L’apport de la loi Lemoine en pratique

La loi n° 2022-270 du 28 février 2022 pour un accès plus juste, plus simple et plus transparent au marché de l’assurance emprunteur, dite loi Lemoine, adoptée le 17 février 2022, ouvre la possibilité de résilier et de changer à tout moment d’assurance emprunteur, sans frais. Chaque année, les assureurs doivent informer leurs assurés de ce droit de résiliation. Ils doivent également communiquer le coût de l’assurance emprunteur pour huit ans. Cette loi s’applique depuis le 1er juin 2022 pour les nouvelles offres de prêt et depuis le 1er septembre 2022 pour les contrats en cours au moment du vote de la loi. La loi Lemoine a également réduit le délai du droit à l’oubli de dix ans à cinq ans pour toutes les personnes ayant eu un cancer, à partir de la fin de leur protocole thérapeutique ainsi que pour les personnes atteintes de l’hépatite C. Le texte a prévu aussi l’ouverture de nouvelles négociations entre les différents signataires de la convention AERAS pour élargir le bénéfice du droit à l’oubli à des maladies chroniques comme le diabète 1. À défaut un décret doit venir déterminer les maladies chroniques auxquelles pourrait être étendu le droit à l’oubli.
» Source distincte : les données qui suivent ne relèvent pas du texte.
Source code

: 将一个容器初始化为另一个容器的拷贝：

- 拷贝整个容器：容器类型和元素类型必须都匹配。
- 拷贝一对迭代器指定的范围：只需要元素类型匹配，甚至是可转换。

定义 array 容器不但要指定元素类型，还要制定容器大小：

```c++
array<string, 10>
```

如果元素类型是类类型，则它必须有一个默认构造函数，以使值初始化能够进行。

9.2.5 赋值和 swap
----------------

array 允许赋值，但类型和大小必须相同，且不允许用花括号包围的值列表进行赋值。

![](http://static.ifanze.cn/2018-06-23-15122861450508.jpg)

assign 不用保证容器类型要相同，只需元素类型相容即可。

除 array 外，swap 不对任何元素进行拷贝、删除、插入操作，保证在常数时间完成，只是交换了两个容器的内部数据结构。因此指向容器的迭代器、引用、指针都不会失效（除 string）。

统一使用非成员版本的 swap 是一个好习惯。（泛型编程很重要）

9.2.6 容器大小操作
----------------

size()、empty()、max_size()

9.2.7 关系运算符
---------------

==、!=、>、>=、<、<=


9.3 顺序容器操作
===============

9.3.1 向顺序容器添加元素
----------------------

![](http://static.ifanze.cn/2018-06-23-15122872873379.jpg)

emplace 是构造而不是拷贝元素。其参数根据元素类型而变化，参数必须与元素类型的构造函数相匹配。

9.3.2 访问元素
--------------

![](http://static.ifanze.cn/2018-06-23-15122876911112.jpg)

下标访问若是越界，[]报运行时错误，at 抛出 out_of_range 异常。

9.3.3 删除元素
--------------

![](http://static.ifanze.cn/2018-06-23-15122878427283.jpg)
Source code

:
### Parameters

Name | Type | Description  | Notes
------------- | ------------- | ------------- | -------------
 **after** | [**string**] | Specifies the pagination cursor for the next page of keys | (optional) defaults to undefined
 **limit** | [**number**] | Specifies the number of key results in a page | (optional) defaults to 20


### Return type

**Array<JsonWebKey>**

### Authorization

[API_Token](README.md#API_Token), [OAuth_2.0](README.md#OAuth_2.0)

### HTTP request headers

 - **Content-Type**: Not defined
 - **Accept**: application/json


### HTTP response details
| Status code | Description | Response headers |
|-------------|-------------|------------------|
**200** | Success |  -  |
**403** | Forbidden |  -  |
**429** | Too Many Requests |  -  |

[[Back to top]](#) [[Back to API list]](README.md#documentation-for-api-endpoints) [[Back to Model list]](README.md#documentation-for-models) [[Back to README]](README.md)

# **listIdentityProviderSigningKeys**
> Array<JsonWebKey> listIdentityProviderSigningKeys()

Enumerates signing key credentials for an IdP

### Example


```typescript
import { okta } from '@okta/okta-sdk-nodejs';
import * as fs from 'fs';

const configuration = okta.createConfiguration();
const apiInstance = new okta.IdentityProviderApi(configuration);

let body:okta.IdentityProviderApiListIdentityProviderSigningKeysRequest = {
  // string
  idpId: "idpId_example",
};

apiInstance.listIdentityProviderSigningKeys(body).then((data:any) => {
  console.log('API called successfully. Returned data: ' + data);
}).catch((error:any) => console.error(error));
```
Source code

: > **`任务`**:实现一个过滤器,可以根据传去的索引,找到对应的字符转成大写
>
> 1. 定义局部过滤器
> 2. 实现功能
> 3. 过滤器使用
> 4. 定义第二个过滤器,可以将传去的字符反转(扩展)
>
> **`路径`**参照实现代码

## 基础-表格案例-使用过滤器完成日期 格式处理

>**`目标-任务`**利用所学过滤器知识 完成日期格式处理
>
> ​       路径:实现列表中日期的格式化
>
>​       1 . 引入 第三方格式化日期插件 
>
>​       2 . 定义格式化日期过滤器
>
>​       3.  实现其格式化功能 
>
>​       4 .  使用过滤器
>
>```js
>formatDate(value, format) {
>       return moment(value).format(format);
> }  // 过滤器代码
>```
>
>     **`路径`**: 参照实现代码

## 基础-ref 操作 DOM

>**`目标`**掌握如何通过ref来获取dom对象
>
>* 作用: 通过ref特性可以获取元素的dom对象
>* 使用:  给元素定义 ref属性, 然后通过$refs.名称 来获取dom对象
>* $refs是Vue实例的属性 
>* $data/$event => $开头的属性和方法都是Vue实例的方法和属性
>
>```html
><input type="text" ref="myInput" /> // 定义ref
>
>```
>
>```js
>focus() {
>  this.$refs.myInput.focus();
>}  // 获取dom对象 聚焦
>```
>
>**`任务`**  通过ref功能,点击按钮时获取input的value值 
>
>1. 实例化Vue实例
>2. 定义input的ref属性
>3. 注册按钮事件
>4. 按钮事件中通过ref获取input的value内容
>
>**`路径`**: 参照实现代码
Si aucun décret n’a encore été publié, les négociations avancent, notamment pour le VIH. Pour d’autres pathologies comme l’insuffisance rénale, l’hémophilie, des études sont en cours pour examiner la faisabilité d’un élargissement du droit à l’oubli. La loi Lemoine a également prévu la suppression du questionnaire de santé pour les prêts inférieurs à 200 000 euros par assuré et dont l’échéance de remboursement intervient avant les 60 ans de l’emprunteur.

Quel bilan ?

En novembre dernier, les députés Stéphane Vojetta et Philippe Naillet ont dressé un premier état des lieux de l’application de cette réforme. La mise en œuvre du droit de résiliation de l’assurance emprunteur n’a pas posé de difficultés aux différents acteurs du secteur constatent-ils. Les banques et les assureurs traditionnels ont, de manière quasi systématique et sans exception notable, correctement mis en place les procédures et adaptations technologiques nécessaires à l’application de la loi. Cependant la hausse des taux d’intérêt freine les mouvements de substitution en faveur des assureurs alternatifs, précisent les deux députés. La loi Lemoine a été votée dans un univers de taux bas ou l’accès au crédit immobilier était relativement aisé. Depuis la situation a changé. Au deuxième semestre 2022 et au début de l’année 2023, on assiste à une nette remontée des taux d’intérêt pour les emprunts immobiliers. Combinée avec la faiblesse des taux d’usure, cette remontée des taux constitue un frein pour le marché du crédit immobilier. D’après une étude publiée en novembre 2022 par le site de ventes immobilières Pap.fr, les refus de prêt augmentent. Désormais un dossier d’emprunt immobilier sur dix aboutit à un refus de prêt, soit un taux de refus de 9, 4 %, contre 1 % et 2 % ces dix dernières années. La production de crédit est en baisse. Chiffrée à 19,7 milliards d’euros au premier semestre 2022 d’après les derniers chiffres de la Banque de France, elle est descendue à 16,7 milliards d’euros au second semestre 2022. Autre élément nouveau, une hausse des tarifs pratiqués par les assureurs alternatifs liée à la suppression du questionnaire santé, dont ils ne peuvent contrairement aux grands groupes bancaires, mutualiser les effets. Au regard du changement économique rapide et de la récente entrée en vigueur de la loi, il apparaît cependant difficile de faire une analyse solide des conséquences de la loi sur le marché de l’assurance emprunteur, constatent les rapporteurs. Une nouvelle évaluation de la loi devrait être menée en 2025.